To make a color that matches this perfectly, one would need a display that uses the hydrogen emission line as one of its primaries. Maybe such a display exists somewhere for some purpose, but it is not practical as a common output device, and wouldn't solve the general problem anyway: it is not possible to reproduce pure spectral colors, without using pure spectral sources. Displays and printed images use highly saturated, but not pure, primaries to reproduce the colors that fall between them, and they are unable to generate the colors beyond. Those in the reproducible range are said to be within the device's color gamut.

This becomes evident when we do the next step for rendering this color, converting it from tristimulus XYZ to display RGB. The operation uses a transform matrix that represents the phosphor colors of the CRT. Using the transform for the Rec. 709 digital video standard phosphor set, we obtain

R = .583
G = -0.059
B = -0.004

The presence of the negative amounts for green and blue is the giveaway that this color cannot be rendered using this display. Other colors might generate values greater than 1, also indicating that it is "out of gamut". When rendered as a print, the distance outside of gamut is even further.

The best we can do is select a color that we can make, to substitute for it. This is called gamut mapping and is an active topic of current color research.
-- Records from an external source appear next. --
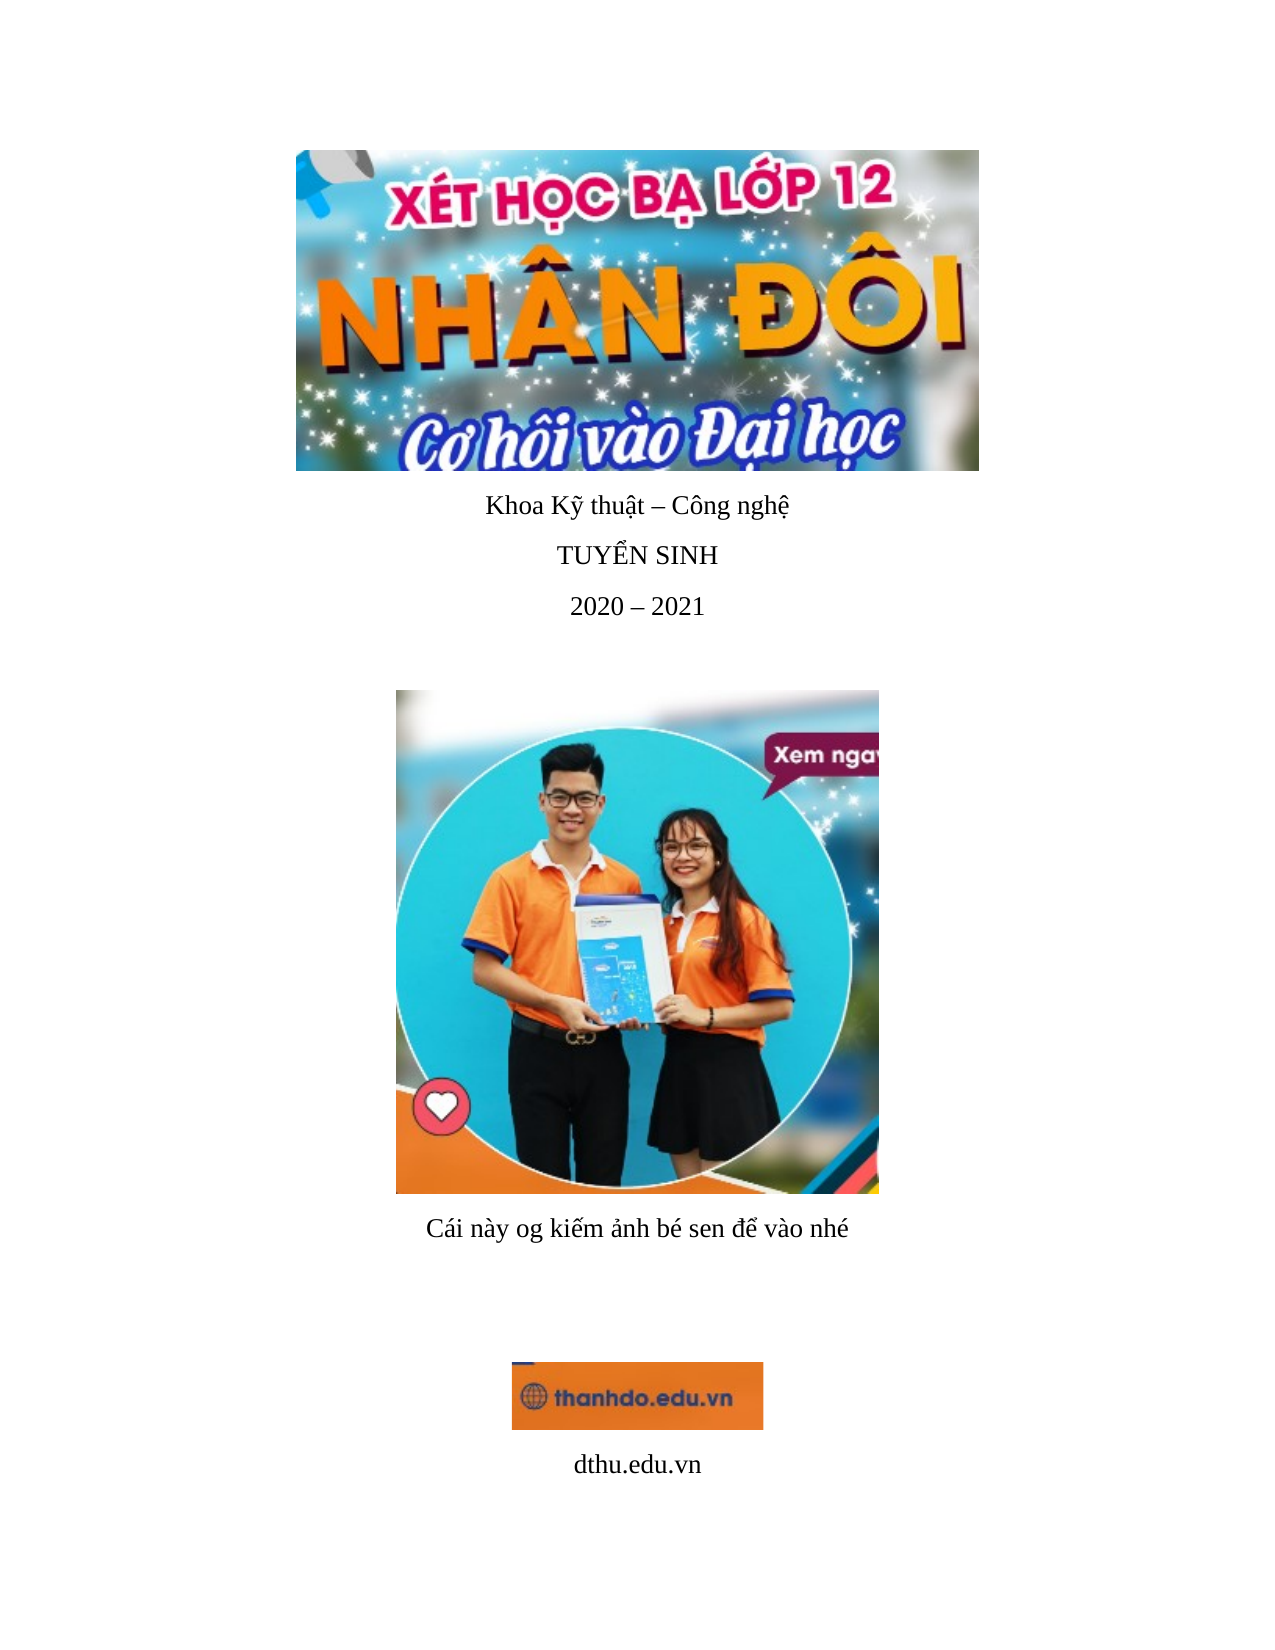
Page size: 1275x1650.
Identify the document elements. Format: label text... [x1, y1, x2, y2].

picture [511, 1362, 764, 1430]
picture [296, 150, 979, 471]
text Cái này og kiếm ảnh bé sen để vào nhé [150, 1212, 1125, 1243]
text Khoa Kỹ thuật – Công nghệ [150, 489, 1125, 520]
text dthu.edu.vn [150, 1449, 1125, 1480]
text TUYỂN SINH [150, 539, 1125, 571]
picture [396, 690, 879, 1194]
text 2020 – 2021 [150, 589, 1125, 621]
picture [832, 1136, 879, 1194]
The results so far indicate that the best choice for a substitute color depends on both the behavior of the output device and the purpose of the image! If one does the obvious thing of clipping the negative values above to zero, the representation of the emission nebula is in shades of device-red only, probably a good answer for this application.

What about all the colors that are inside of the display gamut? While it is true that we can determine a mapping between an object's spectrum and a display value that matches it, this calculation depends on providing certain viewing assumptions. These assumptions are rather arbitrary in the context of viewing an astronomical object: a person's whitepoint adaptation state is one of them. Is it really meaningful to assume that the viewing environment is similar to noontime daylight?

The point of this exercise is to illustrate that "true color" is a term that really only applies in rather limited situations. The red colors of nebulas cannot be reproduced on displays, film, or print. The colors that are substituted for it will be different on each output device. The object colors that can be reproduced are not necessarily the same as their spectral appearance, even in a virtual telescope. Knowing this, astrophotographers should concentrate on "relative color" and bring out the detail and beauty of their images without excess concern over its absolute color fidelity.